The Direct Tax Code has no DDT for debt or non-equity funds. Currently, for liquid funds, dividends are taxed at 25% plus the surcharge and cess, which adds up to nearly 28.5%. (Which I argue is still better than a fixed deposit)

So what’s the catch? Dividends will be taxed for non-equity funds, as if they are your income. Plus, there’s a dividend “withholding tax” – a sort of Tax Deducted at Source – 10% for residents (for >10K dividend), 20% for NRIs and companies.

That makes dividend income equivalent to a fixed deposit, where you get paid a certain amount of interest every year and the bank holds back 10% as TDS. It also makes life more cumbersome – you now need TDS confirmations for each non-equity mutual fund (dividend option) that you hold. (Luckily, now the system is automated, so your TDS credit is visible online. Register here.)

Impact: Growth Plans will make more sense to the investor. Even if you want regular income, just sell regularly, and that gets qualified as either a short term gain or a long term gain depending on how long you’ve held. Short term gains on non equity funds get taxed at your marginal rate too, but have no withholding tax, which is better for cash flow. Long term gains give you indexation benefits for inflation, which is great for debt funds. For a return of 8%, if 6% is inflation, you will pay tax on 2% – again, much better than FDs where you pay tax regardless of inflation.

Example: Take a fund or FD that makes 1% a month, and you put 50 lakhs in it. Assume you’re in the 30% tax bracket.

Investment Interest Withheld What you get

Tax Pd later

Net Return

Fixed Deposit 50,000 5,000 45,000 10,000 35,000
Fund (Dividend) 50,000 5,000 45,000 10,000 35,000
Fund (Growth) 50,000 0 50,000 150 49,850

This is for the first month, since your gain is very little. If you buy 500,000 units at Rs. 10 each, the NAV would have gone up to Rs. 10.1, you will sell 4950 units to get your Rs. 50,000 – that has 49,500 of principal and Rs. 500 of capital gain.
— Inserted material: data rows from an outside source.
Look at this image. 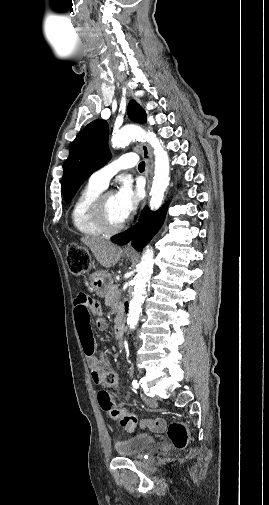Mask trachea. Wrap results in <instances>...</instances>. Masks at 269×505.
<instances>
[{"mask_svg":"<svg viewBox=\"0 0 269 505\" xmlns=\"http://www.w3.org/2000/svg\"><path fill=\"white\" fill-rule=\"evenodd\" d=\"M138 169L140 171H143L145 169V162H141L139 165H138Z\"/></svg>","mask_w":269,"mask_h":505,"instance_id":"obj_1","label":"trachea"}]
</instances>
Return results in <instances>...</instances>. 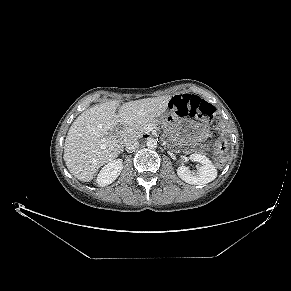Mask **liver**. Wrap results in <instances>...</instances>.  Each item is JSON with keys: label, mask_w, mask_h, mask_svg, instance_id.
<instances>
[{"label": "liver", "mask_w": 291, "mask_h": 291, "mask_svg": "<svg viewBox=\"0 0 291 291\" xmlns=\"http://www.w3.org/2000/svg\"><path fill=\"white\" fill-rule=\"evenodd\" d=\"M171 96L145 98L120 105L117 100L105 102L81 113L72 123L64 144V161L78 180L89 182L105 163L119 153V141L109 132L120 123L131 126L155 120L167 109Z\"/></svg>", "instance_id": "1"}]
</instances>
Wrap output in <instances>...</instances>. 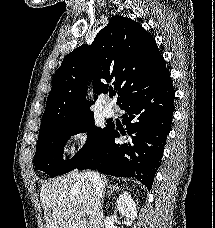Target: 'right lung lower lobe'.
Masks as SVG:
<instances>
[{
  "label": "right lung lower lobe",
  "mask_w": 215,
  "mask_h": 228,
  "mask_svg": "<svg viewBox=\"0 0 215 228\" xmlns=\"http://www.w3.org/2000/svg\"><path fill=\"white\" fill-rule=\"evenodd\" d=\"M174 96L170 74L162 80L135 84L120 104L127 113L122 116V123L126 125L129 141L116 143L120 133L113 125L107 138L76 168L137 178L150 189L171 130Z\"/></svg>",
  "instance_id": "obj_1"
}]
</instances>
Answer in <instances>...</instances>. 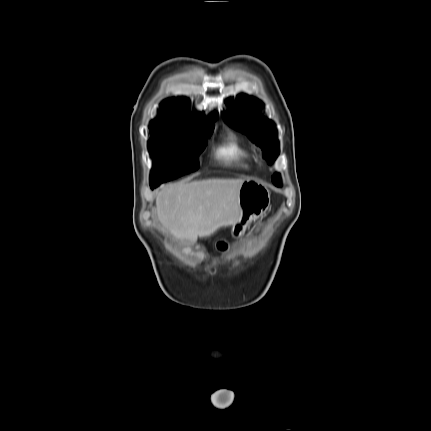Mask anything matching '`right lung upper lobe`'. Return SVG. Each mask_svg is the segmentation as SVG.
Instances as JSON below:
<instances>
[{
	"label": "right lung upper lobe",
	"instance_id": "obj_1",
	"mask_svg": "<svg viewBox=\"0 0 431 431\" xmlns=\"http://www.w3.org/2000/svg\"><path fill=\"white\" fill-rule=\"evenodd\" d=\"M162 113L160 117L154 119L152 125H164L170 127L183 128L188 130H201L197 124L198 114L191 113L188 102L183 98H170L163 102ZM218 118L217 113H213L207 117L205 124L202 127L206 129L213 126V120Z\"/></svg>",
	"mask_w": 431,
	"mask_h": 431
}]
</instances>
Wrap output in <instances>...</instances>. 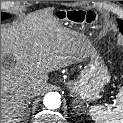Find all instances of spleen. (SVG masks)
<instances>
[{
  "instance_id": "spleen-1",
  "label": "spleen",
  "mask_w": 123,
  "mask_h": 123,
  "mask_svg": "<svg viewBox=\"0 0 123 123\" xmlns=\"http://www.w3.org/2000/svg\"><path fill=\"white\" fill-rule=\"evenodd\" d=\"M114 109L95 105L89 108V115L95 123H123V86L120 88Z\"/></svg>"
}]
</instances>
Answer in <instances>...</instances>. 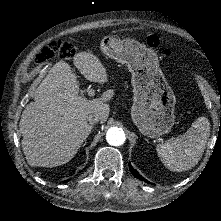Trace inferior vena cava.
I'll list each match as a JSON object with an SVG mask.
<instances>
[{"label":"inferior vena cava","instance_id":"1","mask_svg":"<svg viewBox=\"0 0 221 221\" xmlns=\"http://www.w3.org/2000/svg\"><path fill=\"white\" fill-rule=\"evenodd\" d=\"M87 121L90 125H94L100 121V114L99 113H91L87 117Z\"/></svg>","mask_w":221,"mask_h":221}]
</instances>
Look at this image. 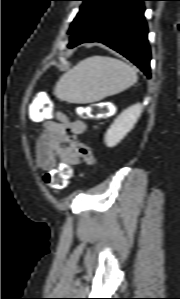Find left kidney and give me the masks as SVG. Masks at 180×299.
<instances>
[{
	"instance_id": "left-kidney-1",
	"label": "left kidney",
	"mask_w": 180,
	"mask_h": 299,
	"mask_svg": "<svg viewBox=\"0 0 180 299\" xmlns=\"http://www.w3.org/2000/svg\"><path fill=\"white\" fill-rule=\"evenodd\" d=\"M143 105L137 103L124 110L112 123L105 134L108 147L116 146L129 133L138 121Z\"/></svg>"
}]
</instances>
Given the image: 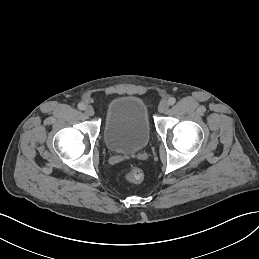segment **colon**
I'll list each match as a JSON object with an SVG mask.
<instances>
[{"label":"colon","instance_id":"1","mask_svg":"<svg viewBox=\"0 0 259 259\" xmlns=\"http://www.w3.org/2000/svg\"><path fill=\"white\" fill-rule=\"evenodd\" d=\"M126 179L131 183H139L143 179V172L138 167H132L127 172Z\"/></svg>","mask_w":259,"mask_h":259}]
</instances>
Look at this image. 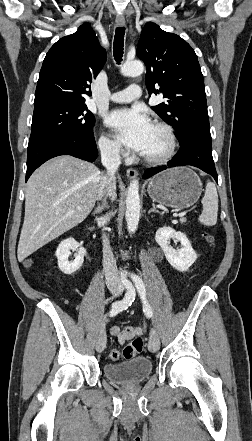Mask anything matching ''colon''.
I'll list each match as a JSON object with an SVG mask.
<instances>
[{"instance_id":"colon-1","label":"colon","mask_w":252,"mask_h":441,"mask_svg":"<svg viewBox=\"0 0 252 441\" xmlns=\"http://www.w3.org/2000/svg\"><path fill=\"white\" fill-rule=\"evenodd\" d=\"M206 239L209 242H212V237L210 235L205 234ZM144 347L143 340L140 336L135 337L127 346H125L122 350L112 349L109 353V358L112 361H118L121 358L129 359L139 354Z\"/></svg>"}]
</instances>
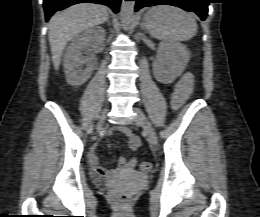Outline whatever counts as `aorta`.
Returning a JSON list of instances; mask_svg holds the SVG:
<instances>
[{
	"label": "aorta",
	"mask_w": 260,
	"mask_h": 217,
	"mask_svg": "<svg viewBox=\"0 0 260 217\" xmlns=\"http://www.w3.org/2000/svg\"><path fill=\"white\" fill-rule=\"evenodd\" d=\"M135 2L134 1H122L121 10H120V17L122 23L129 27V25L133 21V14H134Z\"/></svg>",
	"instance_id": "1"
}]
</instances>
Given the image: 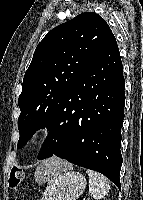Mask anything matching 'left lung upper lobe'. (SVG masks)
<instances>
[{
	"label": "left lung upper lobe",
	"mask_w": 143,
	"mask_h": 200,
	"mask_svg": "<svg viewBox=\"0 0 143 200\" xmlns=\"http://www.w3.org/2000/svg\"><path fill=\"white\" fill-rule=\"evenodd\" d=\"M114 35L106 21L85 12L52 29L38 44L18 98V147L40 128L66 124L64 99Z\"/></svg>",
	"instance_id": "1"
}]
</instances>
Tax at marginal rate = Rs. 150.

As the gains increase, the tax amount goes up, steadily (since now more of the return is gain). But after about 24 months – the longest you need to hold for going into the “long term” bracket – you get the first 6% free of tax due to indexation, and are only taxed on what’s above that (again, at your marginal rate). In the 25th month, the same 50,000 will consist of 10,600 gain and remaining as principal – yet, the long term gain concept keeps that tax at only 2,500. That is far cheaper than the mutual fund (dividend) or FD, where the total tax is Rs. 15,000 every month.

That means: Monthly Income Funds need to be relooked. So does every non-equity fund where dividend was used as an option. With the 10-20% equity kicker in them, they make sense for a reasonable income plan, but the monthly income as dividends will be taxed at a high rate. You might want to use the growth plans instead.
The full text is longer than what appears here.